She was born with the name Lydia Lili‘u Loloku Walania Wewehi Kamaka‘eha. This column celebrates our beloved Queen Liliuokalani’s most cherished blossom, the crown flower (Calotropis gigantea), or pua kalaunu in Hawaiian — also known as liliu on Niihau.
Crown flower is native to Malaysia, Thailand, Indonesia, Sri Lanka, India and China. It is now naturalized throughout the New World tropics, the Caribbean and from Mexico to Brazil. It grows scattered in common dry coastal areas, up to the 600-foot elevation. It thrives in a divergent variety of soils. Being unpalatable to grazing animals like cattle, sheep and horses allows it to prosper.
The lilac-purple pua kalaunu arrived in Hawaii in about 1871 to 1888. The white-flowered variety came from India about 1920.
A classic school science experiment during my small-kid time was to observe the ethereal metamorphosis of the monarch caterpillar into its butterfly anatomy: Capture a caterpillar, place in large glass jar, feed with fresh pua kalaunu leaves and experience the transformation into pupa (chrysalis), then an emerging butterfly. The Hawaiian name for the orange and black, zebra-striped monarch butterfly is pulelehua pua kalaunu.
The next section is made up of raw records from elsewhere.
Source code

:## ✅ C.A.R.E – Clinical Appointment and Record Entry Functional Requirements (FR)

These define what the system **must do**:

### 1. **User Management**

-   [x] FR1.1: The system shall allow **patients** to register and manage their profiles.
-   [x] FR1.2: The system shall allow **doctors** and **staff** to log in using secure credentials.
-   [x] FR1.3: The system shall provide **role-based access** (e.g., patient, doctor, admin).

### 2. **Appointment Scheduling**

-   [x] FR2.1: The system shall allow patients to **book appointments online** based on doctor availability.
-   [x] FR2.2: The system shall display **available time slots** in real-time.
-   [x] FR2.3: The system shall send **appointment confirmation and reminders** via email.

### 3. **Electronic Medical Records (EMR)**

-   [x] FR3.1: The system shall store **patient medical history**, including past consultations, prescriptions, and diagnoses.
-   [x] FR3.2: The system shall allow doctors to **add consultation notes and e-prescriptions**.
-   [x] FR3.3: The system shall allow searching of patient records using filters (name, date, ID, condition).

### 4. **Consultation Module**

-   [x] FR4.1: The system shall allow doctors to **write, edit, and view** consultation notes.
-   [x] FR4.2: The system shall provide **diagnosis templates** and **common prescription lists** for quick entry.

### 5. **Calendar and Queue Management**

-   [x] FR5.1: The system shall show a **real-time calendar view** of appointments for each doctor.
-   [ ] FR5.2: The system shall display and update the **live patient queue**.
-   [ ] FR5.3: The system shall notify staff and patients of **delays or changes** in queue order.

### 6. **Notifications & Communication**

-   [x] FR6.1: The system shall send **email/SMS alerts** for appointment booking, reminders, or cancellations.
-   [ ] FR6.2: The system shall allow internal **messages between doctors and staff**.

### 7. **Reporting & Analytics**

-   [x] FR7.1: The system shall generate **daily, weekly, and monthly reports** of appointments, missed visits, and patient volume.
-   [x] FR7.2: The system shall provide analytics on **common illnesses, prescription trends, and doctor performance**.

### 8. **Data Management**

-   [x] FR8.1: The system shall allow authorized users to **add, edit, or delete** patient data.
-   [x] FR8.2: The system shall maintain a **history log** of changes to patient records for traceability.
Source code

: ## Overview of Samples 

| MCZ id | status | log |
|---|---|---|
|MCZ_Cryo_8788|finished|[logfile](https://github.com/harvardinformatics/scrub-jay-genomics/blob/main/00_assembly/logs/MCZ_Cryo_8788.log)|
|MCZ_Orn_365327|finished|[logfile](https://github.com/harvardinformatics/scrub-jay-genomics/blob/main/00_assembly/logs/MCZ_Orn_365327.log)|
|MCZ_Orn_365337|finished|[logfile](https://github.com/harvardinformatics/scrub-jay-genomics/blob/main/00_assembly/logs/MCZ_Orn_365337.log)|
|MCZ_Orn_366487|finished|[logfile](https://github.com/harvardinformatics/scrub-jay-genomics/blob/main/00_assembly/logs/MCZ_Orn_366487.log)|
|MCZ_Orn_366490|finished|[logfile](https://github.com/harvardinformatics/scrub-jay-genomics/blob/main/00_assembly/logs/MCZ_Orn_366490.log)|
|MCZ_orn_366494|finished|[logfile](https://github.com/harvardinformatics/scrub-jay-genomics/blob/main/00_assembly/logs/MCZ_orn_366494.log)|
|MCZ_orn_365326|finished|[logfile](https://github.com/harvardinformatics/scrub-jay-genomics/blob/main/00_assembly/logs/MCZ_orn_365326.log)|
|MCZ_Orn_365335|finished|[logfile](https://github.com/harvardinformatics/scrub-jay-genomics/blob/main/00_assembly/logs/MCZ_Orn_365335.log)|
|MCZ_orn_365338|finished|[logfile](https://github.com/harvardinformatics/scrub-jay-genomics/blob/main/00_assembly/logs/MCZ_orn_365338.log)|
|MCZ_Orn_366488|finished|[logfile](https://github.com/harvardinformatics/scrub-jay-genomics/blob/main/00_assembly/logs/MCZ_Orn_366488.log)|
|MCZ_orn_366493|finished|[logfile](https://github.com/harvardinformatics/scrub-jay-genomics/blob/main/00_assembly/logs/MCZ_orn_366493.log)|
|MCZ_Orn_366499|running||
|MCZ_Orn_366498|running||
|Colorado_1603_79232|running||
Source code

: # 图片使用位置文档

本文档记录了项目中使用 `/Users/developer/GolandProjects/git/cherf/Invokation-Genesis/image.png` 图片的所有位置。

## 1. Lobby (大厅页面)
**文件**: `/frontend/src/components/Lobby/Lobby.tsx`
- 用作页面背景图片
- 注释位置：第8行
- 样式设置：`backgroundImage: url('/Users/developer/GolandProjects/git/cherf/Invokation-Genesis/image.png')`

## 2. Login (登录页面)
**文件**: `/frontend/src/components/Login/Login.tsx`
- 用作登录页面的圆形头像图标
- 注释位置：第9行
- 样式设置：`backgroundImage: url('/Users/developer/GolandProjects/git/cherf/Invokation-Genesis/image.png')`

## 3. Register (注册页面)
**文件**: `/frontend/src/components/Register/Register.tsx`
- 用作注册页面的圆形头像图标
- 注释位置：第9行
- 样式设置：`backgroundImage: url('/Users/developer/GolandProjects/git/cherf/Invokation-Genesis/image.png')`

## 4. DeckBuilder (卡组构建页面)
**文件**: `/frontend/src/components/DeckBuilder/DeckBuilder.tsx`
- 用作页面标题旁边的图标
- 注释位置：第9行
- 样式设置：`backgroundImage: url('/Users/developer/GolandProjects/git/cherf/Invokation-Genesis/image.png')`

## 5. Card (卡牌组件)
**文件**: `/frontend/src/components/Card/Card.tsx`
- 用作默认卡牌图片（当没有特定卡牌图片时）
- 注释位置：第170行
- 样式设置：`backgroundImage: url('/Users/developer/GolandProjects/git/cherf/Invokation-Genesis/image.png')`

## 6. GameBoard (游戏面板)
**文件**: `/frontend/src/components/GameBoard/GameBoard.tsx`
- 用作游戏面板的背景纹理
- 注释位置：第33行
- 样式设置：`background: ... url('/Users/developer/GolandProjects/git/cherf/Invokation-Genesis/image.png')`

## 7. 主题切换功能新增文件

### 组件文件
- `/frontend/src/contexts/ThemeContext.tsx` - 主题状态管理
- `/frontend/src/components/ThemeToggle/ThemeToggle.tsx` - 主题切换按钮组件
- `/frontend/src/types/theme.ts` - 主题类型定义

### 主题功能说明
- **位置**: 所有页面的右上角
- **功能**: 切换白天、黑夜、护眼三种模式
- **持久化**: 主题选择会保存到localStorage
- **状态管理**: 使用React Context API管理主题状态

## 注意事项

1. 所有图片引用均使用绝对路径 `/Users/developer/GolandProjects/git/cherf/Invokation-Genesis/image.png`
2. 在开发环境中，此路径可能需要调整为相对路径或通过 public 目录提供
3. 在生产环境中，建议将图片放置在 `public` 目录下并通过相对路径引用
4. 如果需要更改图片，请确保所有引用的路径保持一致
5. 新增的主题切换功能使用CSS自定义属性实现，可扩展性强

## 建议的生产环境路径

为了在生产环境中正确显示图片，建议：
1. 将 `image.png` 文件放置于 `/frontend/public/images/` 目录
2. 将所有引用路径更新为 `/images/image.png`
Crown flower is an evergreen shrub or small tree. Shrubs are often thick with leaves. Tiny trees form an aerial crest of a few contorted branches. The broadly elliptic or oblong opposite leaves are sessile (nearly stalkless). The pale green leaves are somewhat leathery with a pallid yellow explicit midvein. Young leaves are whitish-green underneath and coated with soft, downy hairs.
The lavender or white flowers resemble petite, elegant crowns of royalty. The green follicle fruit is kidney shaped, turning brown when mature. Numerous seeds are encapsulated in the coarse fruit fiber.
Sturdy plant fibers produced by pua kalaunu are known commercially as bowstrings. Thread, ropes, carpets and fishing nets are fashioned from this bowstring. Inner bark fiber was once manufactured into fabric for nobility.
Fruit fiber, known as floss, is employed for stuffing. Charcoal is processed from the wood. A fermented concoction of the plant combined with salt is used to remove goat and sheep hair from their skins to create leather, especially for economical bookbinding.
The entire plant, or the roots, root bark, leaves or flowers, either alone or with other biologics, is a traditional plant medicine used to treat cough, colds, asthma, elephantiasis, eczema, indigestion, rheumatism, fevers, nausea and vomiting. Avoid any contact with the milky, sticky sap that exudes from the stems and branches.
In Hawaii four styles of pua kalaunu leis are crafted. Most common is kui pololei, where flower crowns are strung straight through their centers.
Lei poepoe — stringing through the sides or stems of blossoms — fashions roundish lei. Crafting only pua kalaunu petals by this method also creates voluptuous lei.
For myself, crown flower always evokes an image of our cherished Queen Liliuokalani, royally draped in flowing lei of pua kalaunu.